The minister said Türkiye maintains one of the lowest debt ratios among emerging economies, with total indebtedness at around 89% of GDP compared to 242% in developing economies and 320% globally. "If you have fiscal space, you can tackle global challenges more effectively," he said.

Simsek also highlighted progress in budget management, citing tighter control over expenditures, improved revenue collection through measures targeting the shadow economy, and ongoing public finance reforms designed to strengthen fiscal rules. Although the budget deficit has remained around 5% since the start of the program, the Medium-Term Program for 2026–2028, unveiled in September, projects the deficit-to-GDP ratio to decline to 3.1% by the end of 2025.

Line chart shows Türkiye’s current account balance as a share of GDP, including gold- and energy-adjusted measures, between the first quarter of 2021 and the second quarter of 2025. (Chart via CBRT)
Line chart shows Türkiye’s current account balance as a share of GDP, including gold- and energy-adjusted measures, between the first quarter of 2021 and the second quarter of 2025. (Chart via CBRT)

Defense, green growth as new growth engines

Looking ahead, Simsek said 2026 will mark a new stage focused on structural transformation, following a period of stabilization and disinflation. The government plans to accelerate productivity-enhancing infrastructure projects that connect industrial zones to ports via railways, reducing both costs and carbon emissions.
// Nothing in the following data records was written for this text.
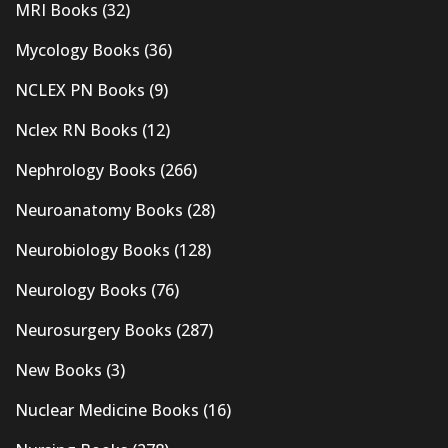
MRI Books
(32)
Mycology Books
(36)
NCLEX PN Books
(9)
Nclex RN Books
(12)
Nephrology Books
(266)
Neuroanatomy Books
(28)
Neurobiology Books
(128)
Neurology Books
(76)
Neurosurgery Books
(287)
New Books
(3)
Nuclear Medicine Books
(16)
He also underlined Türkiye’s goal of deepening regional economic integration through free trade agreements (FTAs) and transport corridors, including the "Development Road Project," which links Iraq’s Faw Port to Europe via Türkiye. Ankara currently has FTAs with 54 countries, covering more than 80% of its exports.

Simsek said Türkiye is conducting around 1,400 active projects in the defense sector, with annual exports exceeding $8 billion and new orders topping $12 billion as of October. The sector’s rapid growth, he said, reflects Türkiye’s ability to develop domestic capabilities after years of embargoes.

He added that the government continues to prioritize green transformation, renewable energy, and local oil and gas production, which together will help reduce import dependency and improve the current account balance.

Despite persistent global uncertainty, Simsek expressed confidence in Türkiye’s ability to adapt and grow.

"There are major global challenges, but we know how to turn them into opportunities," he said. "We have strong potential in regional trade, service exports, and green transformation. What matters is positioning ourselves strategically in this changing global system."